◆ SEU OBJETIVO: Segundo o texto de origem, que instrumento a Constituição considera básico para a política de desenvolvimento e de expansão urbana?

◆ TEXTO DE ORIGEM:
==================================================
Maria da Glória Colucci [1]
Não obstante, em sua dimensão conceitual apareça no
singular, o Texto Constitucional disciplina “as funções sociais da cidade”
(art. 182, caput), revelando que são diversas, a partir do Plano Diretor,
considerado o “instrumento básico da política de desenvolvimento e de expansão
urbana” (§ 1º, do art. 182, CF). [2]
À guisa de aproximação conceitual, a
“função social” da cidade pressupõe equilíbrio entre a estrutura (aspecto
estático do modelo urbanístico) e a função (a dinâmica ou modus
operandi daquele modelo).
==================================================
◆ LINHAS DE DADOS:

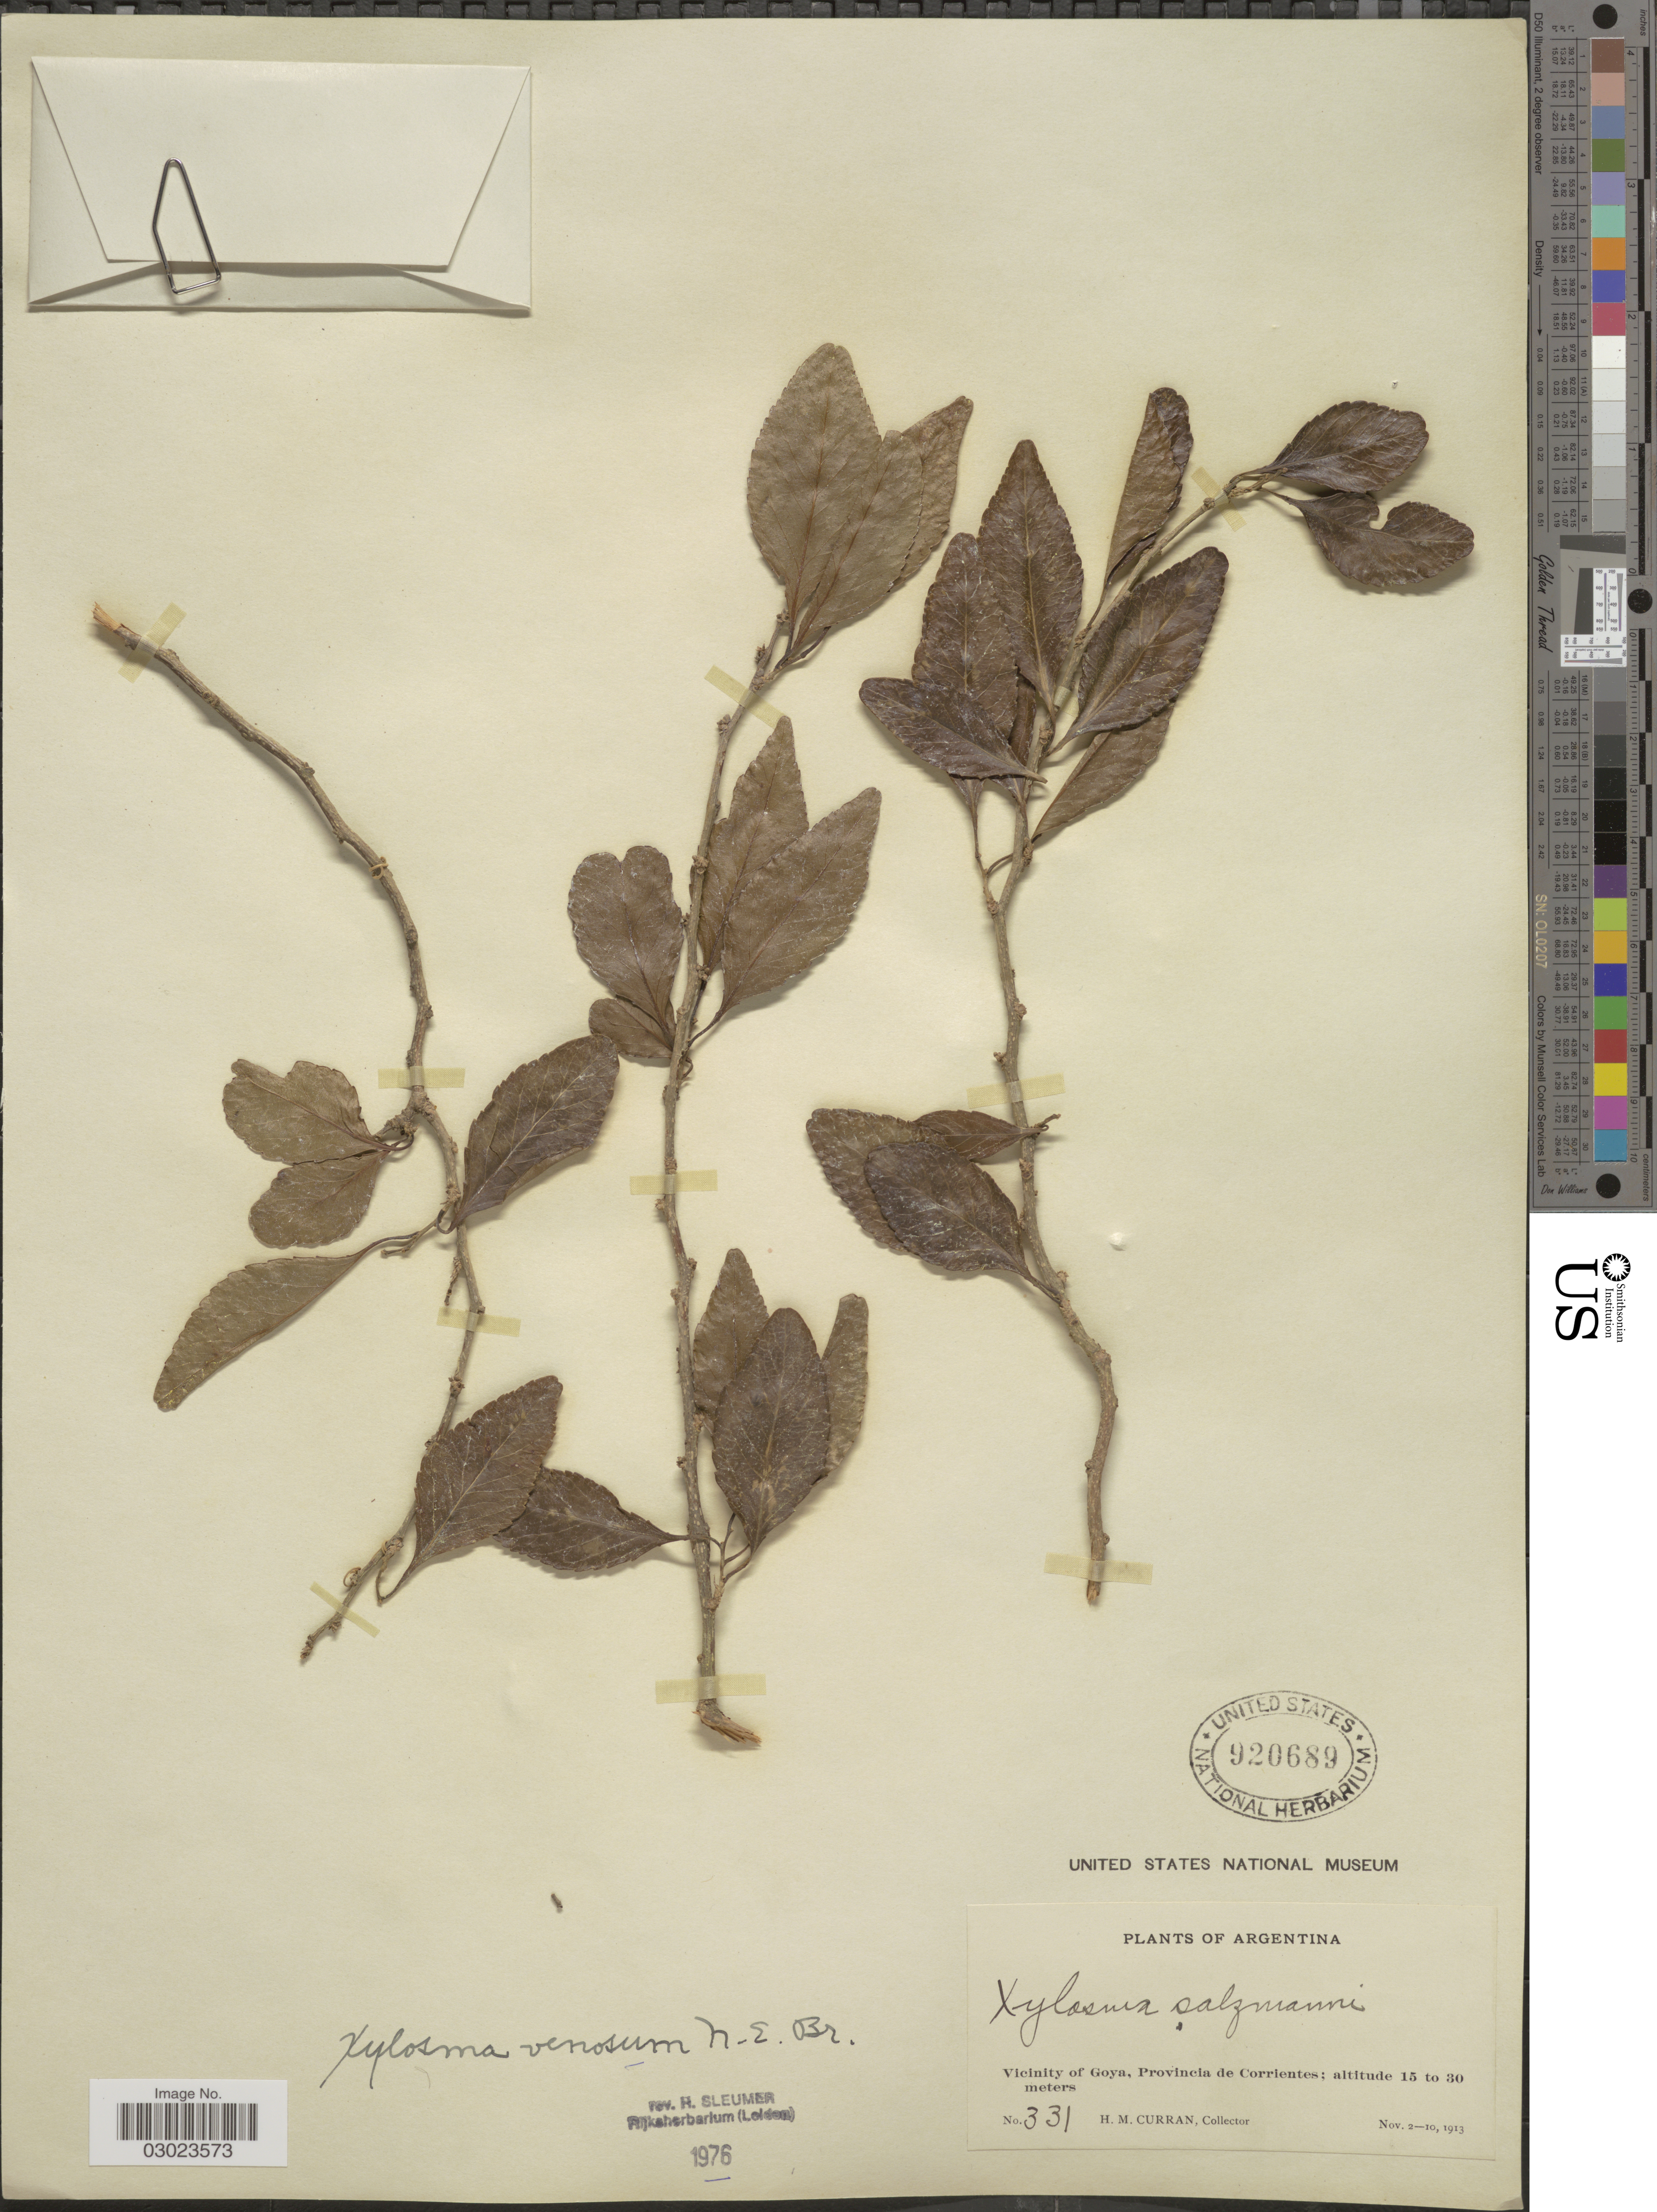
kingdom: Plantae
==================================================
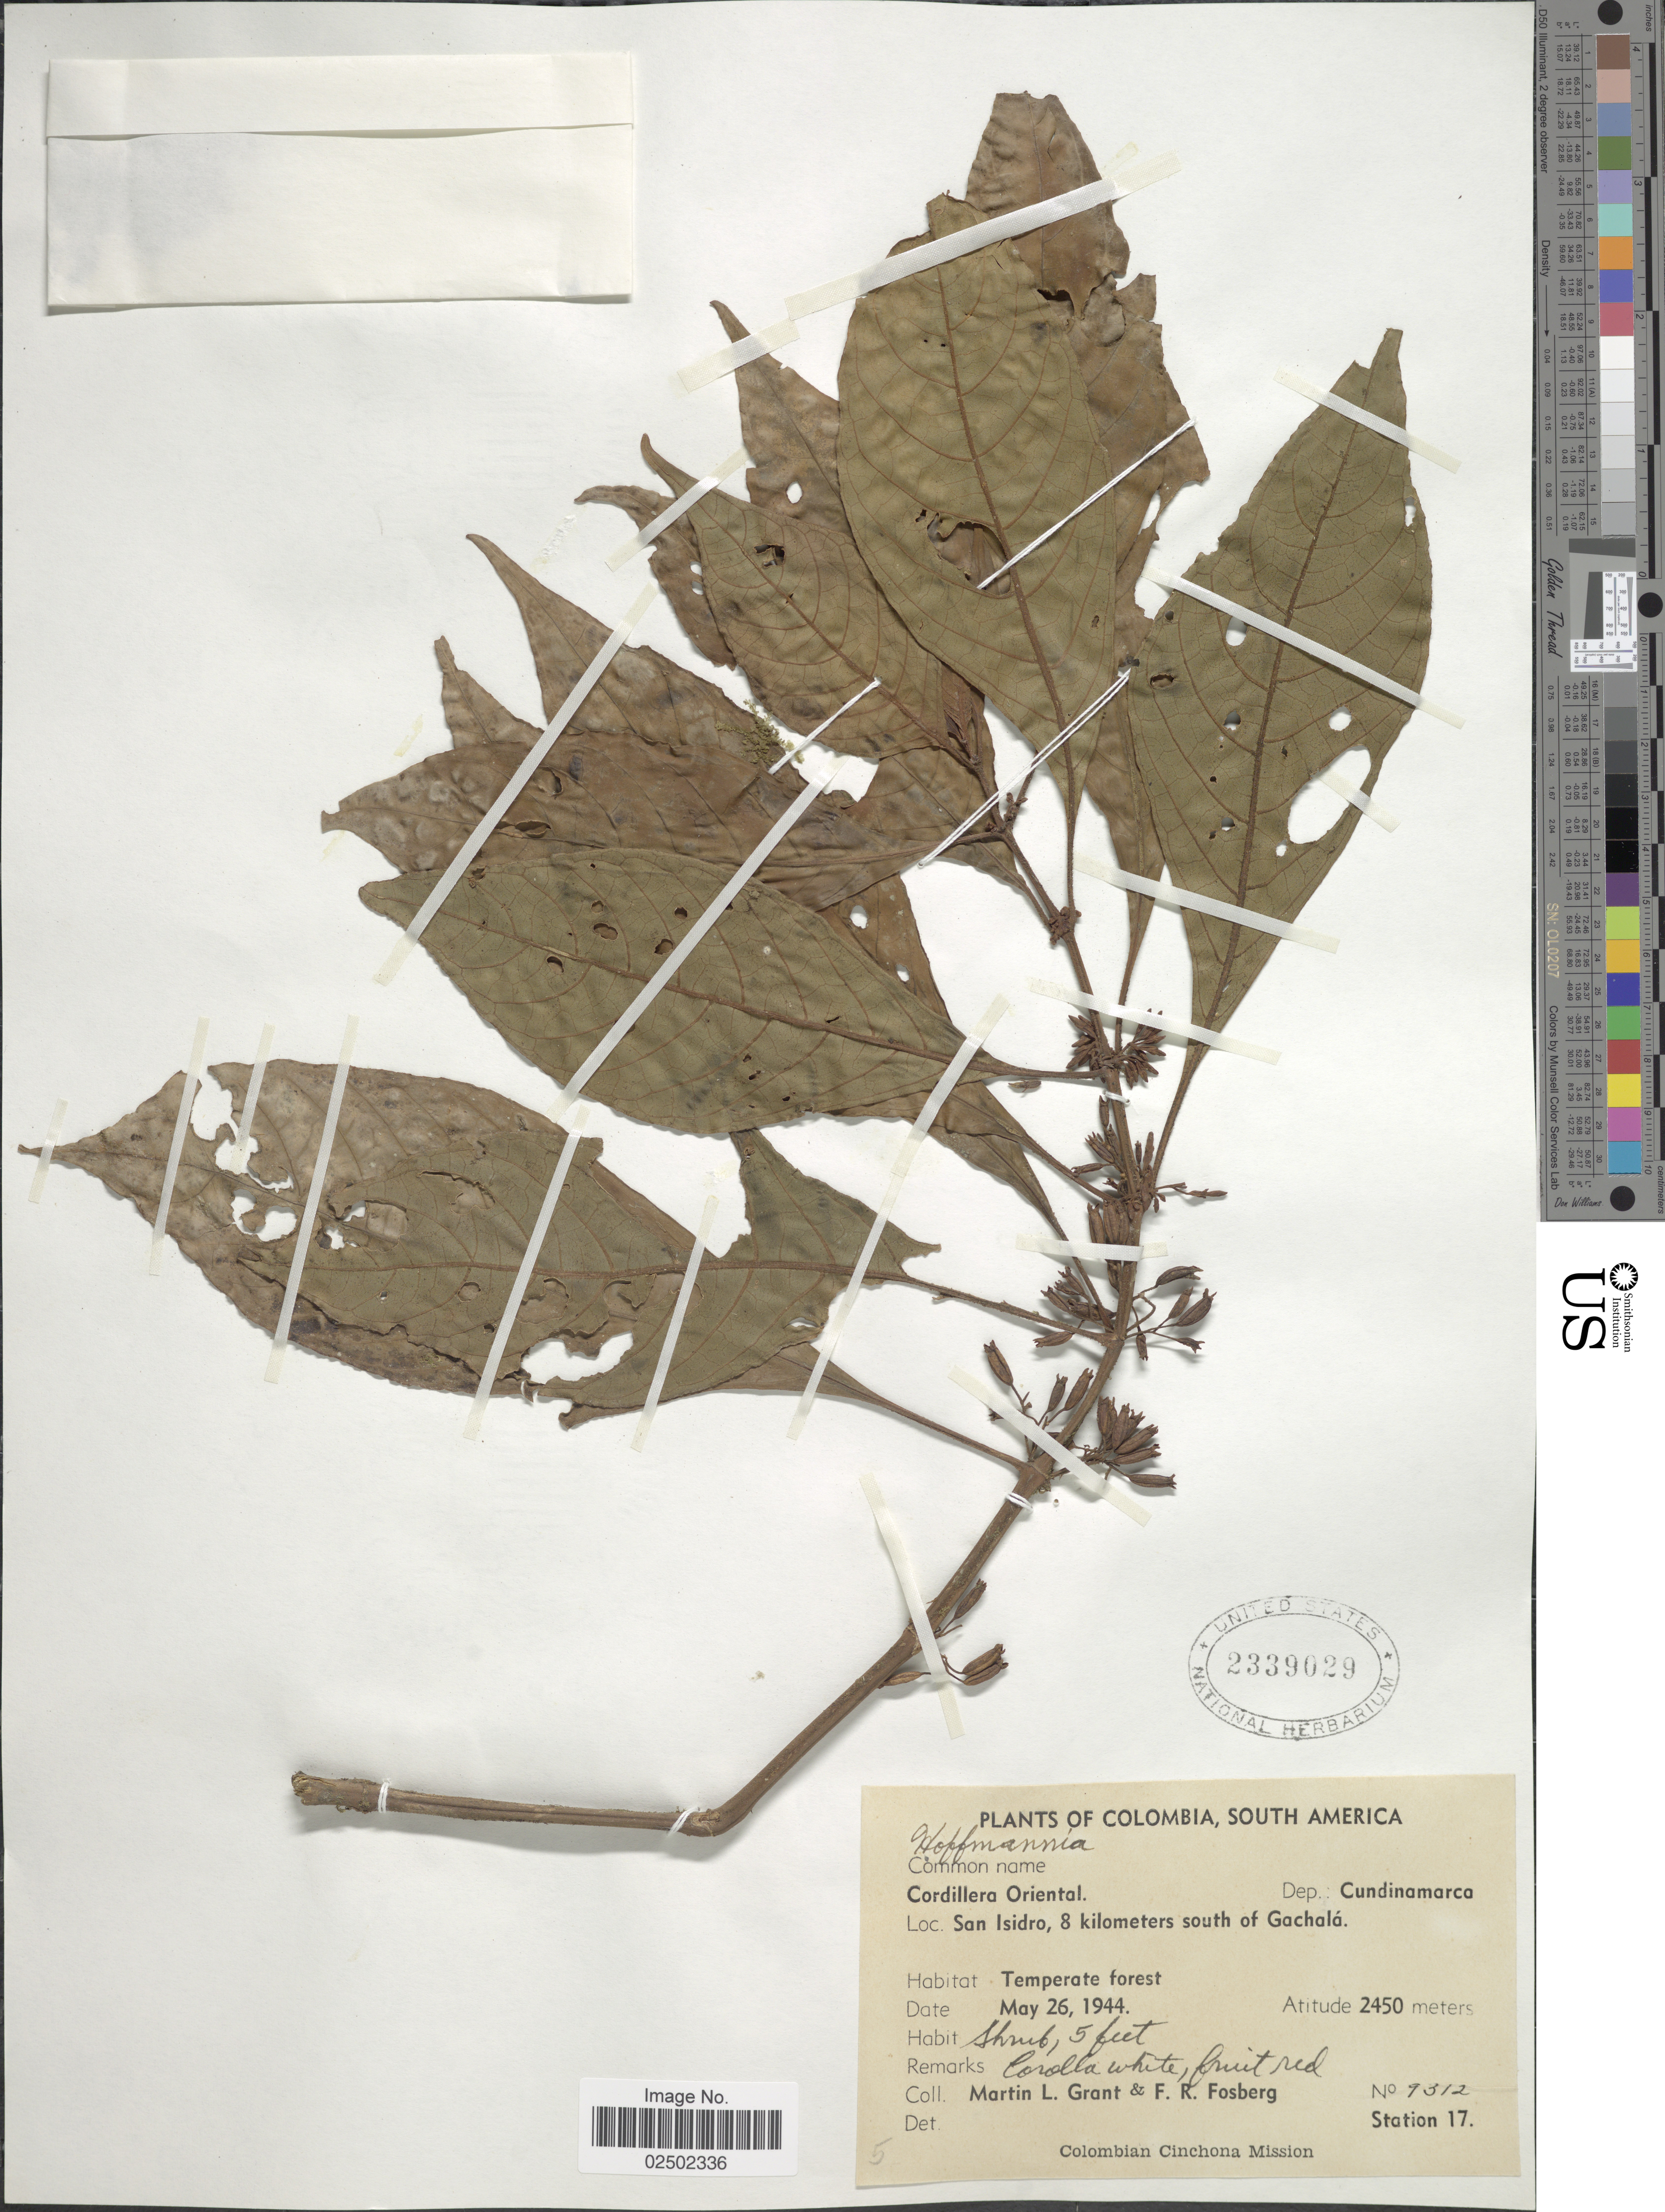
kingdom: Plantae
==================================================
◆ SOLUÇÃO DO PROBLEMA: É o Plano Diretor.